# washer spin cycle seems wrong



## Bondo (Dec 8, 2007)

Sounds like the way my GE works........


----------



## tubguy (Nov 10, 2007)

That is how my Kenmore works. How long does it spin before it shuts off?


----------



## markm (Jun 3, 2007)

The spin cycle lasts for minutes - long enough for me to get bored watching it; maybe 3 mins?
BUT I was measuring it right now, set it to the spin cycle, and it turned 1/2 a turn and stopped. All the while, you can hear the motor going like it should be spinning, but it is not - just noise. No odor or anything?
Clutch, motor, ???


----------



## tubguy (Nov 10, 2007)

There is a rubber drive that is in between the motor and the mechanism that will fail. I have replaced mine 2 times in 10 years. I don't know if it has failed if it only affects the spinning but I think it does. If you are the handy type you can take it apart yourself. It is involved though. You have to remove the cabinet to gain access. Let me know if you have any further questions

Mike


----------



## girltech (Jan 4, 2008)

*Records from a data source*

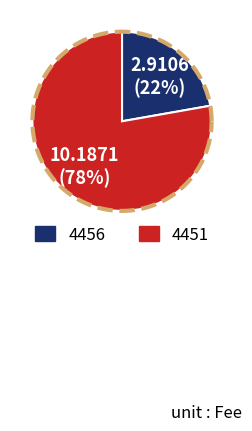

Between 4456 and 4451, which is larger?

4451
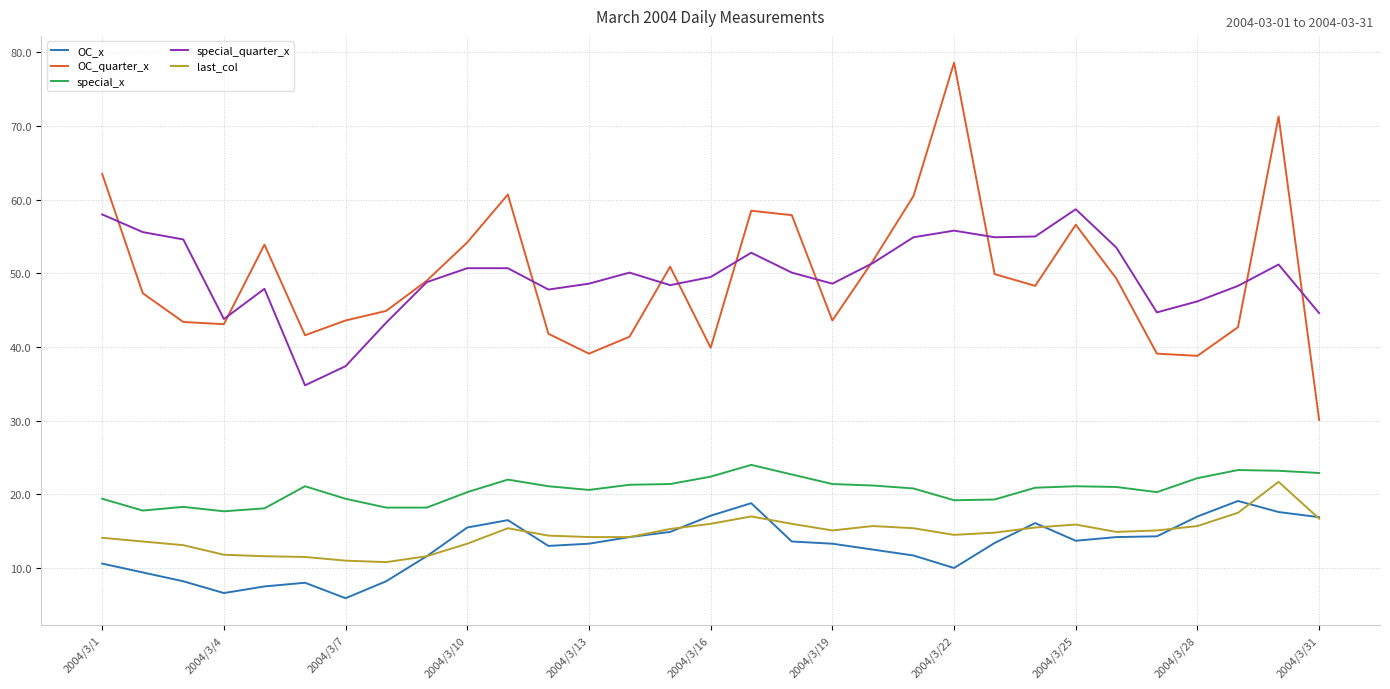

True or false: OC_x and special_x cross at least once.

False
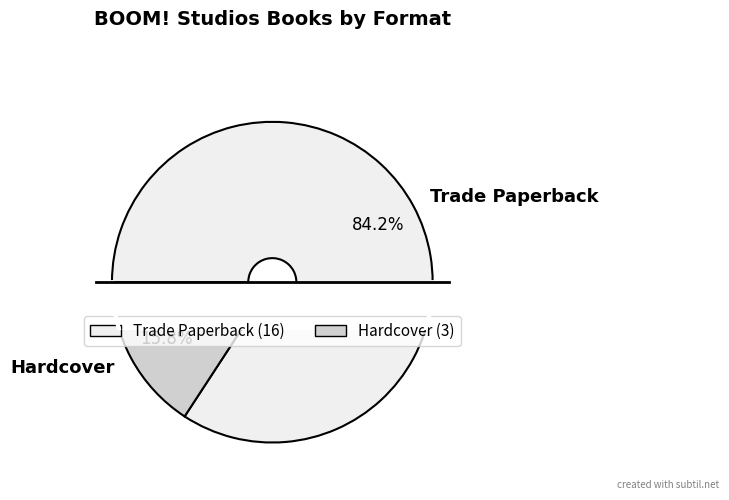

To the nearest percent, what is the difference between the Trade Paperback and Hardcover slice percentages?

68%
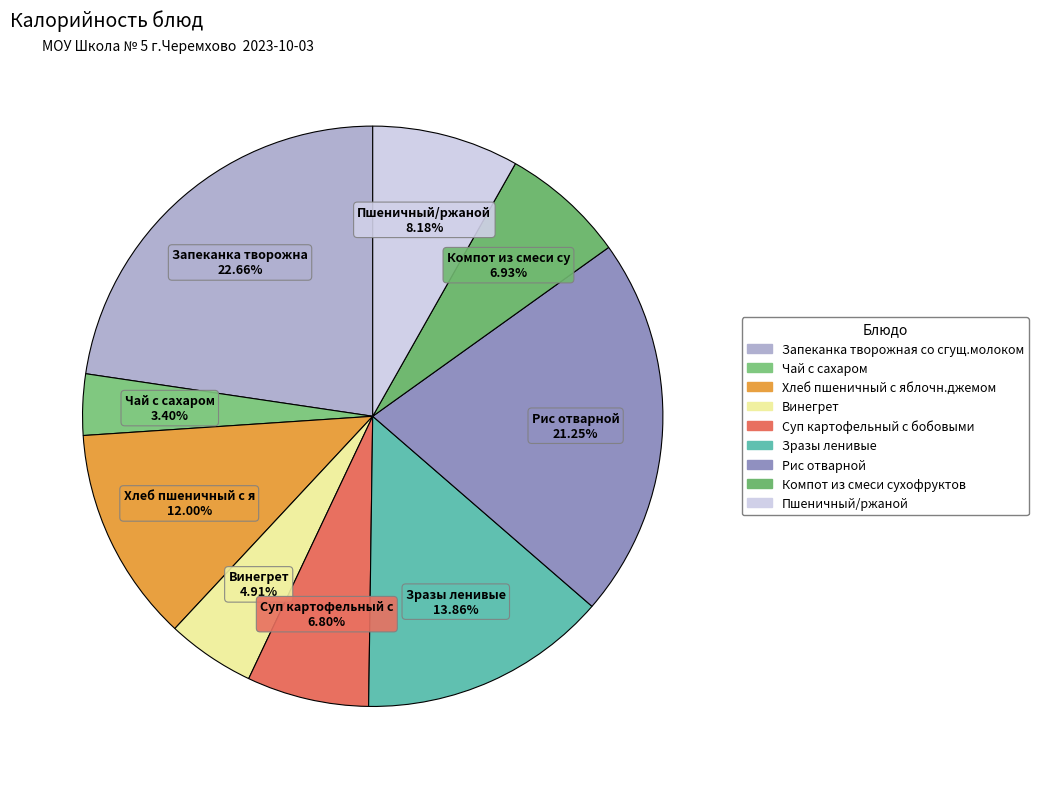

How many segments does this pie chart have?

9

*What you are asked to do*
In the washer spin cycle thread, what does tubguy say must be removed to reach the rubber drive? Rely only on the washer spin cycle thread, not on the items.

*Exercise solution*
The cabinet must be removed.